His name seemed a thing of the past. He fed the quill with some ink and wrote Theophrastus Phillipus von Hohenheim Paracelsus. The letter seemed complete now.
He was returning the quill back to the ink when a voice called for him. It took a moment—a quick fleeting moment—to grasp that that voice spoke in Arabic.
“Doctor?” Abdulla was awake, still on his bed. His deep voice was like that of Ahmad, only more mature and potent. He coughed and called again.
The Arabic language resurfaced in Paracelsus’s mind. “Yes,” he said. He saw Abdulla lift the weight of his body with a struggle, so he helped the man. “How are you feeling today?” he said, searching Abdulla’s eyes for any sign of blood saturation.
“Thanks to God, I feel better, much better.”
“That is good news.” Paracelsus gave Abdulla a cup of water and watched him drink it. Abdulla’s dark eyes belonged to one with years of hard work behind him. A man in his early fifties, he had more wisdom than many in their seventies. His Arabic came like poetry and consisted of short sentences, measured and well articulated.
“Night fell upon me while I slept?” Abdulla said now. “Now how does the day go by without me noticing it, doctor? Your medicine puts me in a deep sleep; I have little time for research.”
“Abdulla, stop burdening yourself with work when you need rest.”
“Rest, you say!” he gave a feeble laugh. “When was the last time you had one?”
Paracelsus smiled at him.
“So,” Abdulla went on, turning in his seat. “How about we continue our conversation where we left off yesterday. I want to talk about the earth and the universe and the science that you know and hate. It is how you came to hate it that I am interested in. I am not interested in why you hate it. You keep telling me why, and I have little interest in that. But we shall have that talk after I finish my prayer. I do not intend to have a predicament with God.”

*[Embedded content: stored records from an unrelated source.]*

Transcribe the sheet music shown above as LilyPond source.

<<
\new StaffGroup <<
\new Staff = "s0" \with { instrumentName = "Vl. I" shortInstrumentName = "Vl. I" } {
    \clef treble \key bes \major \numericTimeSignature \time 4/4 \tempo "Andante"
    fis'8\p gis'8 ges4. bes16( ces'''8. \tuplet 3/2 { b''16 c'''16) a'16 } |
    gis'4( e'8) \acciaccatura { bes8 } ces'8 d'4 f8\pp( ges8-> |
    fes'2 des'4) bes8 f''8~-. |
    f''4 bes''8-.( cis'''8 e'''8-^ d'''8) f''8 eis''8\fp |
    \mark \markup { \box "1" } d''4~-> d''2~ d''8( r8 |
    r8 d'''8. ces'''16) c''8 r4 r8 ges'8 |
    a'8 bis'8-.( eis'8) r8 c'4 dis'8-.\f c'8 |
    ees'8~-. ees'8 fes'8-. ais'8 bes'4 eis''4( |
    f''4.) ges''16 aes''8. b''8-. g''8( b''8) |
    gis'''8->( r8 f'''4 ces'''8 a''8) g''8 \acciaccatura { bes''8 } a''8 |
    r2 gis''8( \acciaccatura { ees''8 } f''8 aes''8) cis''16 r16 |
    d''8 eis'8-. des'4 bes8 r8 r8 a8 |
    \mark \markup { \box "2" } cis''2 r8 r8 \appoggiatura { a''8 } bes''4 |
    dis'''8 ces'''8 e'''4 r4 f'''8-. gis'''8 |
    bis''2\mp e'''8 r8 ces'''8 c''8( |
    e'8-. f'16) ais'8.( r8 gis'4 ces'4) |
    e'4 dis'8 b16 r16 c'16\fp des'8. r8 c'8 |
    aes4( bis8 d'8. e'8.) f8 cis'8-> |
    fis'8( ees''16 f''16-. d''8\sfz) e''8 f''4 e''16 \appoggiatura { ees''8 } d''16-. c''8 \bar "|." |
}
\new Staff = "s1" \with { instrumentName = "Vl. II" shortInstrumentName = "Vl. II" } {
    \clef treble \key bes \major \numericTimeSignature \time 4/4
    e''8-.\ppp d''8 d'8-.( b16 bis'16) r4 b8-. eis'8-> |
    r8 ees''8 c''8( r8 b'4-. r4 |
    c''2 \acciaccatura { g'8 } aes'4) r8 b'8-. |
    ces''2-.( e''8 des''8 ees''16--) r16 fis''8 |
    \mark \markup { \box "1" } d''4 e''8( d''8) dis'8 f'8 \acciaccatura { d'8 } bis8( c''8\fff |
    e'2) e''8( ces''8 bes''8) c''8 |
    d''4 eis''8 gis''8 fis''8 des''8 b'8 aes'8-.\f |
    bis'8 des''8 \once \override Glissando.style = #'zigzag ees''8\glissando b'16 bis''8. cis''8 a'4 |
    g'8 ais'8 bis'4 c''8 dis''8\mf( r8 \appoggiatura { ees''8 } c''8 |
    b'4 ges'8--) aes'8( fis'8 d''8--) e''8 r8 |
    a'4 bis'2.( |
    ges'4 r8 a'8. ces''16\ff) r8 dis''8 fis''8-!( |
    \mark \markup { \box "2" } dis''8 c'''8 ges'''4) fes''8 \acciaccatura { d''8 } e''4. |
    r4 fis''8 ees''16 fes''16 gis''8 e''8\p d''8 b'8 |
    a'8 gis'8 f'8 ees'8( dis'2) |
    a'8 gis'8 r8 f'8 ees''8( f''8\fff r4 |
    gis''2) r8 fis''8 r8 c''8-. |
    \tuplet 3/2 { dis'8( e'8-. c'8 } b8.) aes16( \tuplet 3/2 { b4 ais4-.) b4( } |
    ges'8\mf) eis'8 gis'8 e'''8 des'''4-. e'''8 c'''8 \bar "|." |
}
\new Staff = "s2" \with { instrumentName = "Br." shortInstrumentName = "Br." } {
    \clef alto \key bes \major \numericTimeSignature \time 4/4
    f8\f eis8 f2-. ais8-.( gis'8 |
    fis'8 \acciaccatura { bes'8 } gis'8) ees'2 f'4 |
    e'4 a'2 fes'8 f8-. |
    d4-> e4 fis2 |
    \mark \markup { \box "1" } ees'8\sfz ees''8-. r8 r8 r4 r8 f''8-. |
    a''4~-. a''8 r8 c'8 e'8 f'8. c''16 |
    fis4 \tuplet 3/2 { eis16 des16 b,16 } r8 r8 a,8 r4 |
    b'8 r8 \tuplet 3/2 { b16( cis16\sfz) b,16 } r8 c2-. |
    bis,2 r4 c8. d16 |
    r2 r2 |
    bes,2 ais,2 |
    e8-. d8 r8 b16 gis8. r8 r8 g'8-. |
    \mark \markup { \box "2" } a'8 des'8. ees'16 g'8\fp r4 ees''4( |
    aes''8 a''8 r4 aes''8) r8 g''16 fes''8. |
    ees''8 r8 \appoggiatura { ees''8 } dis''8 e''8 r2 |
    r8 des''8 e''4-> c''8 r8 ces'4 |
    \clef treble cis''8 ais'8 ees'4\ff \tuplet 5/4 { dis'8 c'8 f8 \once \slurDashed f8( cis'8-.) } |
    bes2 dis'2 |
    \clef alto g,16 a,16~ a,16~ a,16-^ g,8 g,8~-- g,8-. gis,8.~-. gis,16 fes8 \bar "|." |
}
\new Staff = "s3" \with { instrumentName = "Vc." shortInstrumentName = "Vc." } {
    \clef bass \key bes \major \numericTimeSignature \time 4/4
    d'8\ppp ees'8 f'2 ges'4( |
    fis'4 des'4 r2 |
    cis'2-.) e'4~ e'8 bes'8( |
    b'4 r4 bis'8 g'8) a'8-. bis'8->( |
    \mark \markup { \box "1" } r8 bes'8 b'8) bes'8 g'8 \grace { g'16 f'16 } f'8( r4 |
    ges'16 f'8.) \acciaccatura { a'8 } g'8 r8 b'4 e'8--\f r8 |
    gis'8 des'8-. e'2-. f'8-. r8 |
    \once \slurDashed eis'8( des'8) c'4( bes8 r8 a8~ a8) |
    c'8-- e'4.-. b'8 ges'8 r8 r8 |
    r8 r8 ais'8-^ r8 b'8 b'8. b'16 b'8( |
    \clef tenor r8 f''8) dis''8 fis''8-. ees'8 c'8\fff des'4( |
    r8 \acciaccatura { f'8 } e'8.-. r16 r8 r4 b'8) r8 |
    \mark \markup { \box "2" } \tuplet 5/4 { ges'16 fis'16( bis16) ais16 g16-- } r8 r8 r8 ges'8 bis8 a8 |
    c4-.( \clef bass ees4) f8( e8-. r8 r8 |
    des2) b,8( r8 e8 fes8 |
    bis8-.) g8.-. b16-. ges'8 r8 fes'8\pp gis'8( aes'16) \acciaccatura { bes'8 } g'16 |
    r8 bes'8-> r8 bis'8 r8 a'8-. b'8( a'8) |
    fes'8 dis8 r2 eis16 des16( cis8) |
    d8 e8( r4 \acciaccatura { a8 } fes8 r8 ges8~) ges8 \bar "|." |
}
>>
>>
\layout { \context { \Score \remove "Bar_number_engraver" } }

“Abdulla, God knows how sick you are. Rest. You need it.”
“And now you talk about what God knows? Dear me, I shall not be saved,” Abdulla chuckled. He folded the lapels of his robe to cover his bare chest and expended some energy in readying himself to stand.
Paracelsus handed the man his cane, and saw him attempt to rise. He helped Abdulla slide his feet into his sandals with immense care. The stuffed cotton made a cushiony bed for his fragile left foot, and when his toes rested inside, Abdulla uttered something that struck Paracelsus with total astonishment—a feeble groan.
Impossible! Paracelsus rose to Abdulla. They stared into each other’s eyes, bewildered.
Pain, the lack of which made lepers feel inhuman, had returned to Abdulla after months. It found a voice in him.
Paracelsus pressed his thumb hard on the strap of the sandal and said: “Do you feel this?” he pressed in another spot, and another one, harder in every try.
Abdulla’s eyes searched the room, as if wanting to comprehend what had just happened. He faced the roof, raised both hands and said: “Almighty God, up there in the seventh sky, I am in your great debt for the gift of life.” He bowed his head and looked to Paracelsus with glazed eyes. “Yes, doctor. I can feel it. The pain touches me like my heartbeat throbs in my chest. But, good doctor, please, oh please, release that hold you have on my foot for, I am glad to say, I cannot bear it any longer.”